I have noticed in the last few years, many more rifles have threaded barrels. I use the same suppressor on three different rifles. It does make the rifle heaver, but the noise is reduced to hearing safe, and recoil is cut by half. Of course a .308 has very little recoil anyway.


----------



## weaselfire (Feb 7, 2018)

If you need a rifle with a threaded barrel, buy a rifle with a threaded barrel. But manufacturers aren't going to thread barrels without the demand being there.

Face it, there are a lot of hunting rifles sold with threaded barrel, you have the option to buy one in most areas.

I won't go into the fallacy of muzzle brake mitigating recoil, buy a recoil pad for your gun if that's the main issue.

Jeff


----------



## GREENCOUNTYPETE (Jul 25, 2006)

enlighten me weasel on why my sights stay on the target and my rifle doesn't jump and I feel 1/2 or less the recoil in my shoulder when the muzzle break is stalled and why it jumps off target and I feel more recoil when the break is removed.

or why when a rifle locked in a machine rest that can slide on a table slides half or less the distance when the break is installed vs bare muzzle with the exact same ammo.


----------



## Bearfootfarm (Jul 13, 2006)

weaselfire said:


> *I won't go into the fallacy* of muzzle brake mitigating recoil


You cannot, because they do in fact reduce recoil.
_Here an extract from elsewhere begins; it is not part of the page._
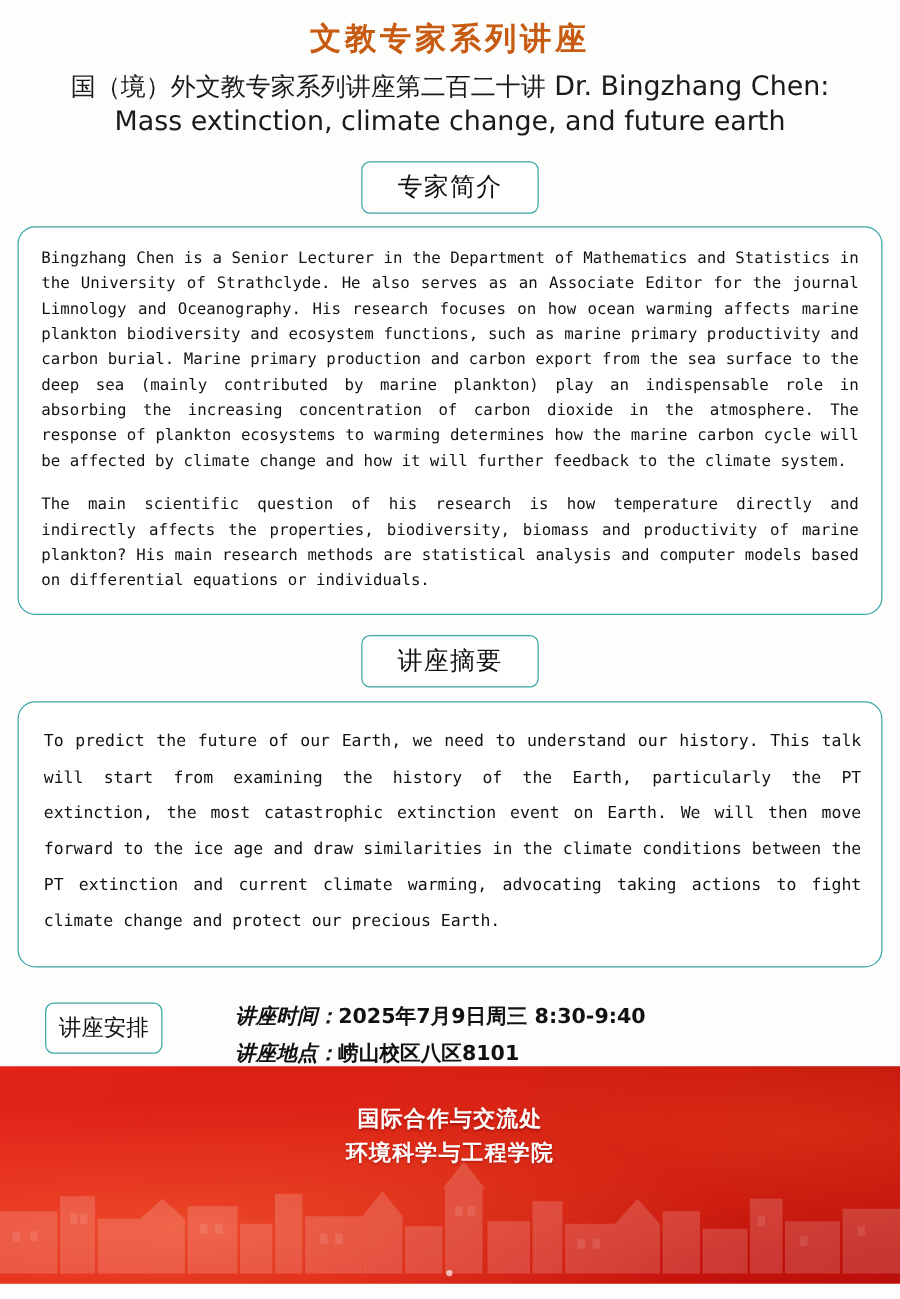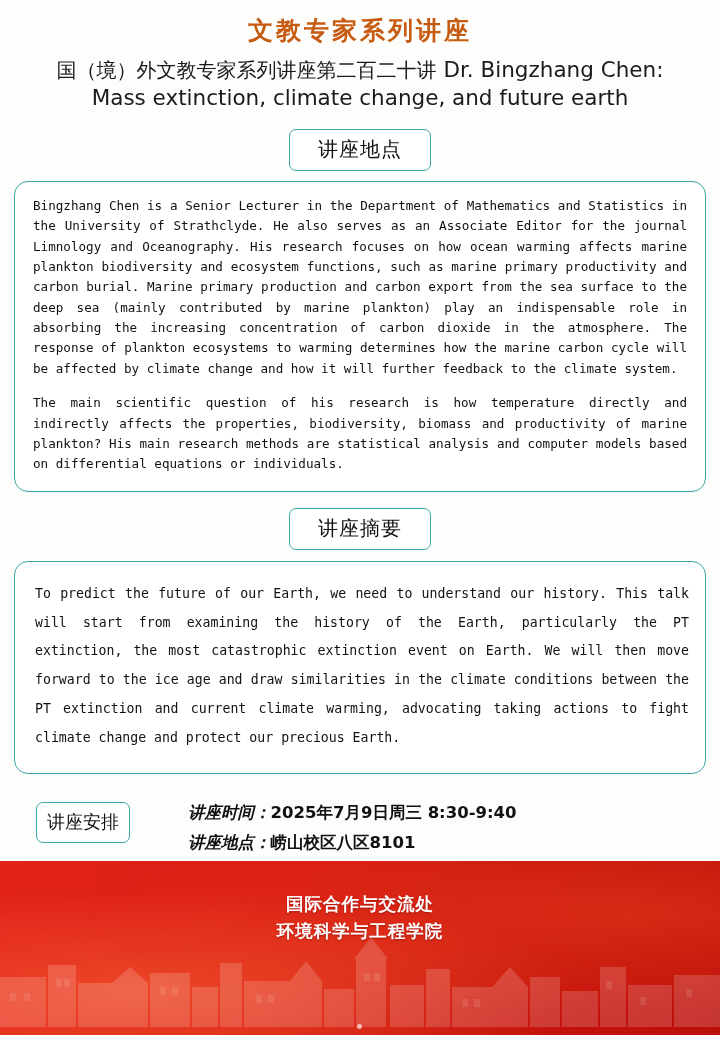"讲座地点" div.section-head { text: 讲座地点 -> 专家简介 }
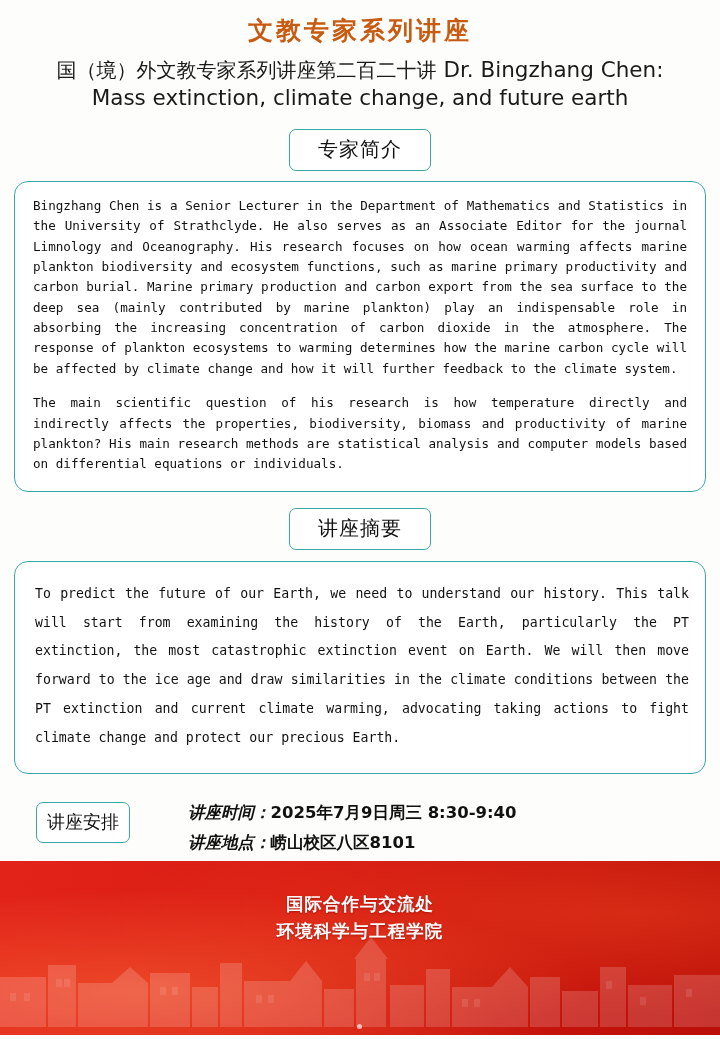"国际合作与交流处" .footer { bottom: 4px -> 12px }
https://en.wikipedia.org/wiki/Muzzle_brake


> A muzzle brake or recoil compensator is a device connected to the muzzle of a firearm or cannon that *redirects propellant gases to counter recoil and unwanted rising of the barrel. *


----------



## GREENCOUNTYPETE (Jul 25, 2006)

I know but Weasel likes to make claims and provide less than useful contributions to the discussion.


I was looking at the new line up for savage this year more with threaded barrels or muzzle breaks than without.


----------



## shawnlee (Apr 13, 2010)

Threaded is becoming very popular and manufactures are stepping up now that it is inevitable silences will come off the list...….most people have or want one for hunting and even more people want them for casual shooting at home.
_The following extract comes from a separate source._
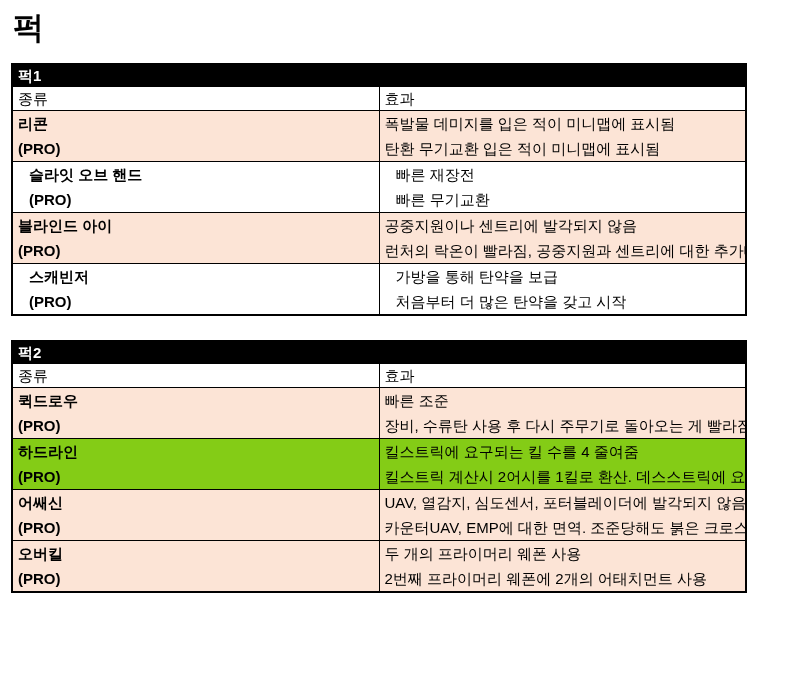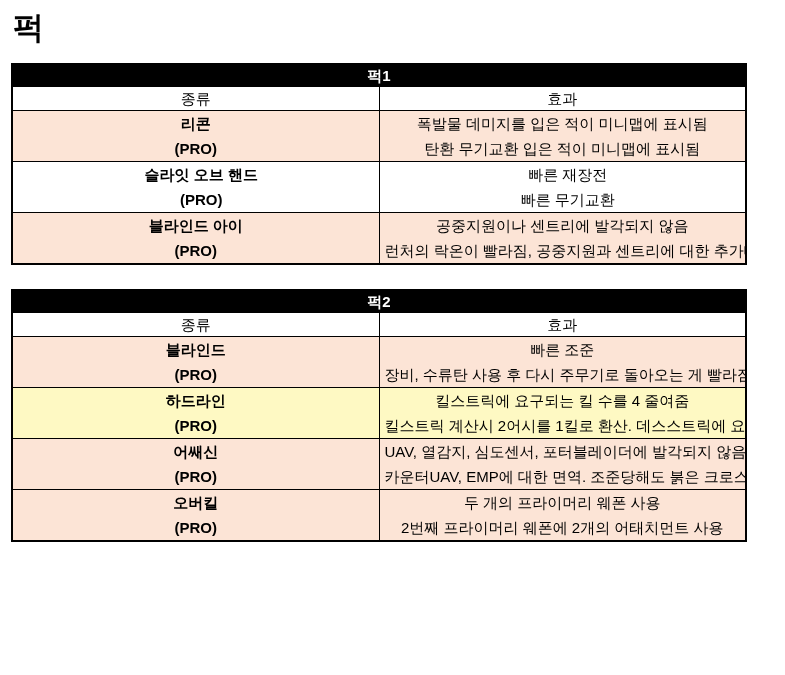"퍽1" .perk-table { text-align: center -> none }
My buddie moved from Cali to Tenn and when he got all moved in had a big BBQ and was shooting off the porch out back...….the people who lived next door came by later, introduced themselves, offered up a house warming gift as a welcome to the area. They commented that they had heard a lot of shooting and they had also been shooting all day too.

My buddy made mention that he had heard no shooting and they said yes, that's one of the reasons we came over to welcome you and suggest you get a silencer like the rest of us as most of us shoot out back of the houses on the weekends and there were probably several other neighbors also shooting today. 

Its not even a debate on quality recoil reducers.....I can fire a large bore rifle and watch the trace down range when shooting 1000 yards and then watch the impact, by the time that few seconds goes by until impact and I am already on target when impact happens and can fire a second round.....you are not doing that without one.


A maximum effort one, like the tank brake, does have a very loud bark to it and a crazy amount of muzzle blast...…… but like anything with a firearm,, you learn what to do and when to do it, to make operation acceptable for all around.


If some one is lighting off a rifle with a muzzle brake next to you, they have no clue how to operate a rifle or they are a _____ and you need new hunting partners.


----------